# Buiding a SAN server based on FreeBSD



## fred974 (Jan 11, 2019)

Hi everyone,

I am building a xcp-ng cluster and started using FreeNAS but I just find out that HA is not available unless going for TrueNAS.
As I cannot afford the cost of TrueNAS, I am trying to build a HA san with 2 servers based on FreeBSD in order to create an iscsi target.
Could anyone please advise on reliable software to use to do this? 
Opensource and free if possible.

I hear of glusterfs and ceph but not sure how good is the performance. 
Also is it possible to create a SAN based on ZFS? 

Thank you


----------



## Phishfry (Jan 11, 2019)

HAST, CARP and ZFS are your path forward for a FreeBSD based SAN.


fred974 said:


> is it possible to create a SAN based on ZFS?

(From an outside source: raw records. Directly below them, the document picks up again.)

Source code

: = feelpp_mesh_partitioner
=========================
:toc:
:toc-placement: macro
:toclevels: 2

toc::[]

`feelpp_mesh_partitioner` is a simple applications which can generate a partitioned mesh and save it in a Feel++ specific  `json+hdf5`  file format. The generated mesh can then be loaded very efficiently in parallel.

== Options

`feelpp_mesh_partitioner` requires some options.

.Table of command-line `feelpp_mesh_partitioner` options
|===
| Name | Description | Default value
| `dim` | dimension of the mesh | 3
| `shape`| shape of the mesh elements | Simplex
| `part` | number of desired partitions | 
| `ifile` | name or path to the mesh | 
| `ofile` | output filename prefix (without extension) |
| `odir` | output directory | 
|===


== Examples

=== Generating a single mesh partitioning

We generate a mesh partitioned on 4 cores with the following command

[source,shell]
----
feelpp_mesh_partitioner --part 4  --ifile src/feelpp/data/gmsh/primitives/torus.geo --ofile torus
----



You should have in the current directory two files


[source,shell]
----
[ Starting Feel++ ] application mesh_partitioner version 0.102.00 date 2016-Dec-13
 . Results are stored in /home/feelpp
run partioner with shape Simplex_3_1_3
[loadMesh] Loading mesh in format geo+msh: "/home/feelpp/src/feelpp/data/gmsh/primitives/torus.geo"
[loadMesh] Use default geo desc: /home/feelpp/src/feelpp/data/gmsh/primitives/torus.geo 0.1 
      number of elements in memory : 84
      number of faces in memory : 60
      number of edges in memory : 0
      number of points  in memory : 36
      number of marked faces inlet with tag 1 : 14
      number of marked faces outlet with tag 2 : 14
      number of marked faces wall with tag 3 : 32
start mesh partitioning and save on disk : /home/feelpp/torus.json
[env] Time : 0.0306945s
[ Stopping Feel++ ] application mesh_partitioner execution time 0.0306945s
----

With ZFS, bare volumes can be provisioned via iSCSI, so a ZFS fileserver can be an array for a full-fledged SAN.
https://forums.freebsd.org/threads/hast-and-zfs-with-carp-failover.29639/


----------



## nihr43 (Jan 12, 2019)

HAST indeed syncs disks, but I remain skeptical about the actual failover process with something like nfs or iscsi.
Do take a shot at it, I would love a similar setup myself.

glusterfs performance is heavily tied to inter-node network performance as I understand it.  With direct interconnects between storage nodes, and/or some fancy routing, it might  be possible to improve the situation somewhat.


----------



## Phishfry (Jan 12, 2019)

I do notice that gkontos has a different opinion of ZFS with HAST in this thread.
https://forums.freebsd.org/threads/ha-cluster-encrypted-storage.59090/#post-345805


----------



## gkontos (Jan 12, 2019)

Yes, I would only use HAST if RAID was handled by a controller and not ZFS. That way, I would only expose one device.


----------



## Giteh (Sep 9, 2020)

Are there any updates? Is it possible to create such SAN?


----------